:: TRECHO DA PÁGINA ::
☆ ☆ ☆ ☆ ☆ ☆ ☆

Inspirando-se na linguagem "eu-tu" de Martin Buber, Nishitani analisa essa relação em detalhes: "Normalmente, uma forma de pensar em segunda pessoa é aplicada às relações entre seres humanos. Relacionamo-nos com coisas inorgânicas e não vivas de forma impessoal, como ’isto’." Mas, assim como podemos nomear um animal de estimação, referindo-nos a ele como "você" ou "tu", Nishitani sustenta que "isso é verdade não apenas para os animais, mas também para árvores, grama, pedras", e na medida em que "uma pessoa ama uma pedra, ocorre uma troca de comunicação entre eles." A chave para entender sua posição está na linguagem, em que o significado original do grego logos, como o japonês morotomo, é "reunir" ou estar junto com alguém ou algo, como com um amigo. Há uma "conexão profunda" entre uma coisa e outra, como em uma amizade, porque "um ser humano e uma pedra estão juntos, enfrentam-se" no lugar (ou basho) que é o "lar" de cada coisa.
A metáfora de Nishida do forro de um quimono é útil aqui. Se o quimono é bem ajustado, o forro é invisível. Mas sabe-se que ele está lá pelo "caimento" da roupa. É reconhecer o forro de cada coisa como sendo parente do nosso próprio forro ou origem. Substituindo a palavra budista "Śūnyatā" por basho (vazio, lugar), Nishitani explica que no campo de Śūnyatā, há "um encontro íntimo com tudo o que existe." Em outras palavras, somos um com todas as outras coisas e, ao mesmo tempo, distintos. Além disso, nossa "unidade" é tal que cada coisa sustenta o ser de todas as outras. Isso se refere a uma consciência iluminada de que tudo interpenetra tudo. Nishitani cita Musō Kokushi, que escreveu: "colinas e rios, a terra, plantas e árvores, telhas e pedras, tudo isso é parte original do próprio eu." Nas relações humanas, muitas vezes não conseguimos expressar em palavras o que sentimos, e da mesma forma não podemos expressar nossa sensação de conexão com flores e pedras. Essa consciência surge de nossas profundezas, onde somos eus que não são eus comuns, conhecidos apenas intuitivamente. Nesse nível profundo, nosso "pré-eu" empatiza com a incrível riqueza do universo e tudo nele.
A análise de Nishida e Nishitani sobre se tornar a própria coisa é confirmada no trabalho do paisagista Masuno e em sua própria descrição de sua relação com o jardim e seus materiais. Por exemplo, ele descreve o cuidado na seleção inicial das pedras: "Mesmo quando procuro pedras e outros materiais adequados para um jardim, vou até as montanhas e faço vários esboços para encontrar pedras e plantas com o grau certo de empatia." O termo empatia é claramente uma resposta "tu", pois ele acredita que cada pedra e planta é única, importante e possui um valor imenso: pensar e sentir assim já é estar em uma relação íntima com elas. Até o local do jardim em si é importante: "Não é aceitável trazer máquinas para mover a terra apenas por demandas econômicas ou de nivelamento. O local e sua história devem ser engajados como parte do jardim que está sendo criado. Quando estou no local, não simplesmente arrumo pedras e coisas como cachoeiras ou cascatas para se adequar ao concreto restante. Em vez disso, tento fazer o paisagismo e coisas como paredes de concreto se harmonizarem com as cachoeiras, cascatas e outros elementos formados pelos grupos de pedras temporariamente dispostos, que por sua vez foram arranjados a partir de seu diálogo comigo." Sua elaboração é uma clara confirmação de sua experiência da unidade das coisas. Ele escreve: "Pergunto-me que tipo de espírito certa pedra tem e como ela preferiria ser disposta. O mesmo vale para as plantas, e sempre considero como acho que as plantas gostariam de ser exibidas. Sempre me sinto um com as plantas ao plantá-las e com as pedras ao arranjá-las."

☆ ☆ ☆ ☆ ☆ ☆ ☆

:: AÇÕES NECESSÁRIAS ::
A. As afirmações a seguir concordam com o trecho sobre Nishitani e Masuno? (i) Nishitani sustenta que a relação em segunda pessoa vale também para pedras. (ii) Na metáfora do quimono, o forro fica visível quando a roupa está bem ajustada. (iii) Masuno considera aceitável trazer máquinas para mover a terra apenas por demandas econômicas. Responda sim ou não a cada uma e cite as palavras do trecho que decidem.
B. Dê continuidade ao texto sobre Nishitani e os jardins de Masuno a partir da última frase.
Não é preciso consultar as entradas para nada.

:: ENTRADAS EXIBIDAS ::

☆ ☆ ☆ ☆ ☆ ☆ ☆

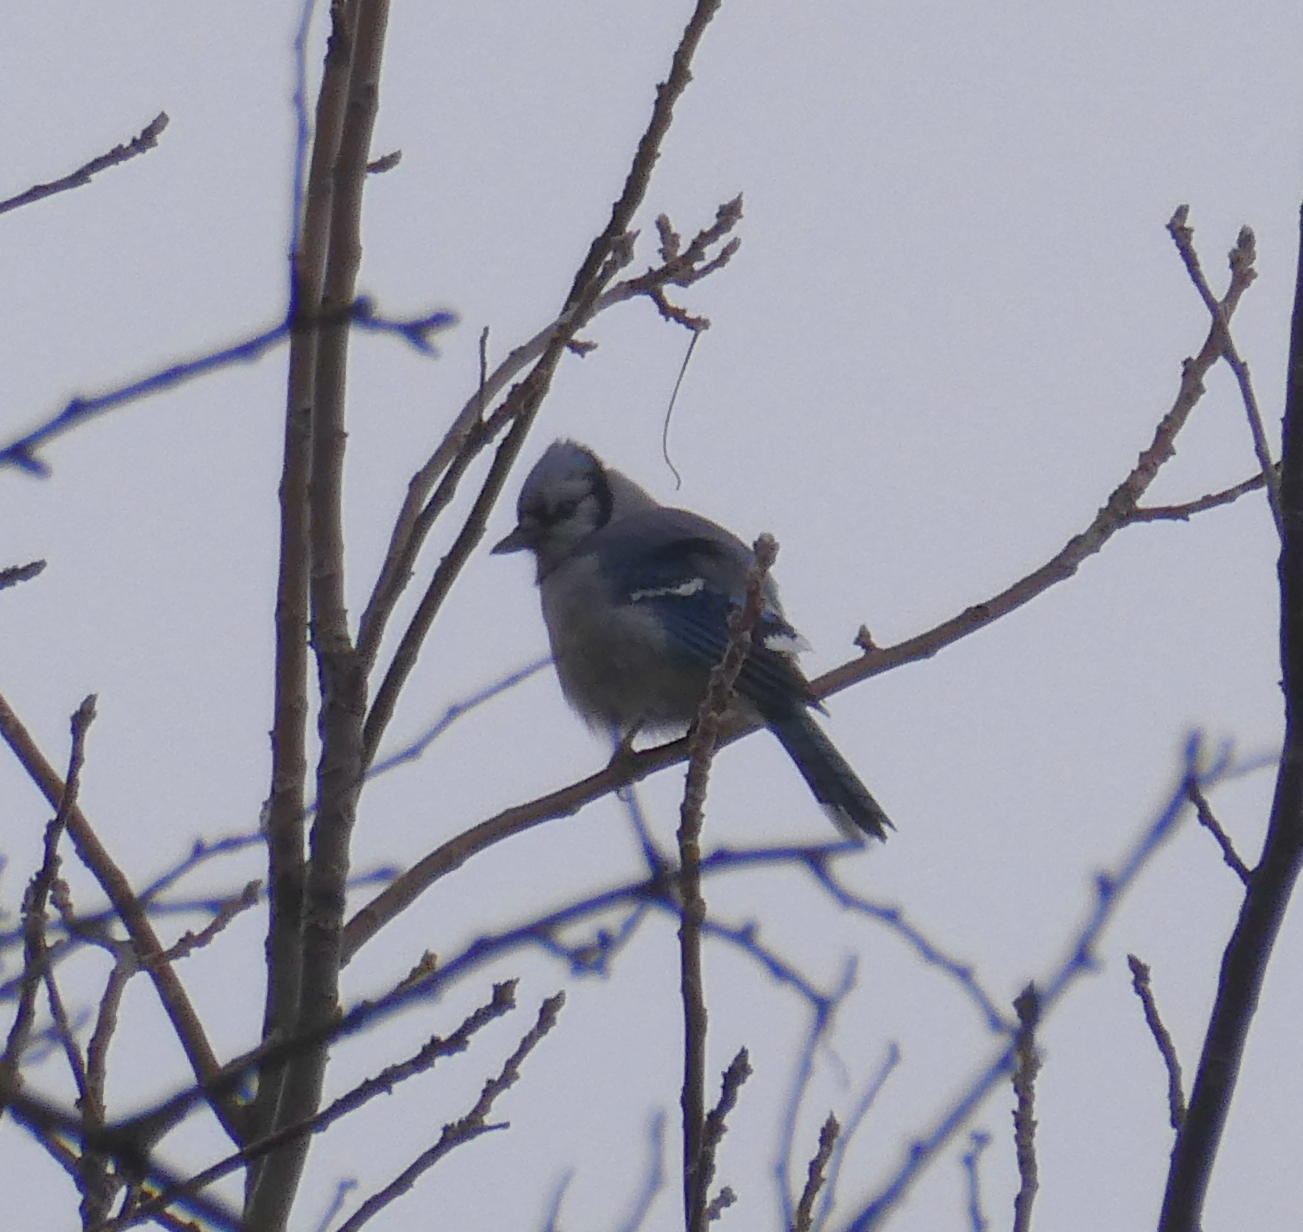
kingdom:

☆ ☆ ☆ ☆ ☆ ☆ ☆

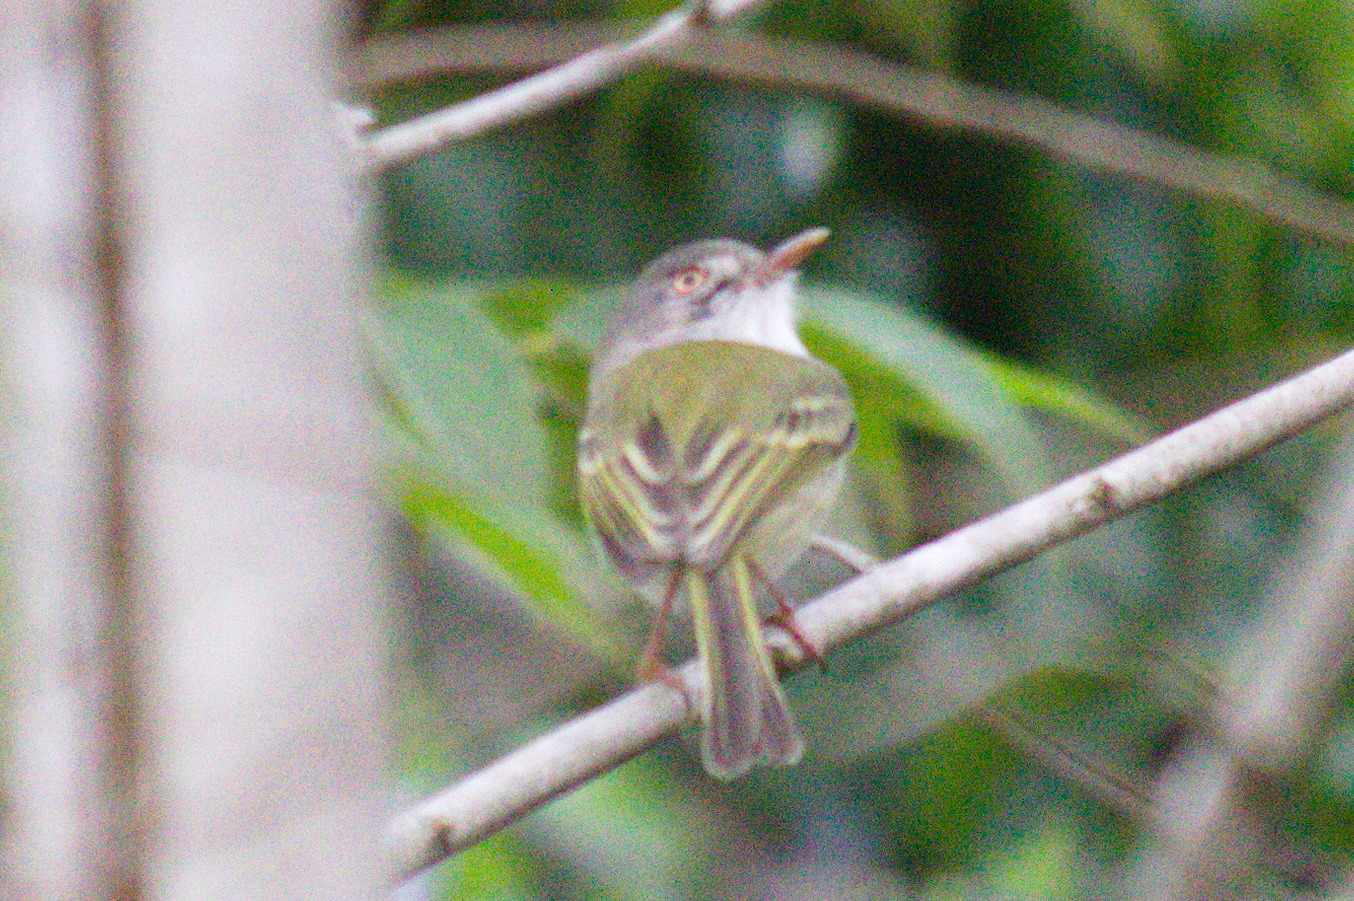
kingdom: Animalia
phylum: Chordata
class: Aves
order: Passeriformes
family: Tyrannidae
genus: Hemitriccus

☆ ☆ ☆ ☆ ☆ ☆ ☆

:: RESPOSTAS ::
A.
(i) Sim: "isso é verdade não apenas para os animais, mas também para árvores, grama, pedras".
(ii) Não: "Se o quimono é bem ajustado, o forro é invisível."
(iii) Não: "Não é aceitável trazer máquinas para mover a terra apenas por demandas econômicas ou de nivelamento."

B.
Masuno argumenta que estar no momento ao criar um jardim não significa refletir sobre jardinagem, mas estar no jardim, ser parte integrante do todo. Então, está-se verdadeiramente em sua profundidade, em um lugar inacessível pela razão ou linguagem, mas sempre disponível através da experiência direta.
Quando nos tornamos um com uma flor, nos tornamos um com o princípio unificador de todo o cosmos, que orquestra a flor se tornando flor. Em vez de um universo morto e material, Nishida vê a realidade como uma "atividade da consciência." Um matemático se torna um com o princípio unificador de uma prova, axioma ou teoria. Todo o universo e tudo nele é consciente, pelo menos em algum sentido, e expressa uma atividade de consciência que também exibe esse princípio unificador que o faz ser o que é. O mesmo "espírito" ou força unificadora existe "por toda a realidade… na natureza também… [mas] nas chamadas coisas não vivas, o eu unificador ainda não apareceu na realidade como um fato de experiência direta. A árvore em si não está ciente da atividade unificadora."
Quando nos esvaziamos do ego e do pensamento e intuímos a experiência diretamente, descobrimos nosso próprio eu profundo e a natureza da realidade em si, sem adornos teóricos, suposições, significados ou propósitos. Nishida frequentemente chama esse contato com nossa própria realidade profunda e com a atividade unificadora do universo de "Deus", lembrando que sua noção de Deus não é a noção "extremamente infantil" que muitos têm, mas sim uma experiência direta de uma unidade interior e exterior. Podemos experimentar a unidade fundamental dentro de nós, portanto, Deus está dentro de nós. Deus é transcendente e imanente: "Porque Deus é não-coisa, não há lugar onde Deus não esteja, e nenhum lugar onde Deus não atue."
Pelo menos na Investigation, Nishida, através da experiência pura, descobre um caminho para um encontro com a realidade que, para ele, é último e fundamental. Sem dúvida, agora é óbvio para o leitor que a única prova que Nishida tem para essa passagem da experiência pura para uma visão da realidade última é a experiência dela. No entanto, se Nishida estiver correto, qualquer um pode verificar essa afirmação, mas apenas obtendo a experiência por si mesmo. A jornada exigida é semelhante ao treinamento zen: um silenciar da mente tagarela, como através de alguma forma de meditação, e um abandono do ego e da consciência comum. Então, como D. T. Suzuki sugeriu em uma entrevista, movendo suas mãos para cima a partir do abdômen, algo surge. Como amigo e colega de Nishida por toda a vida, sem dúvida Suzuki chamaria esse algo de "experiência pura", ou "Deus", ou "nada absoluto".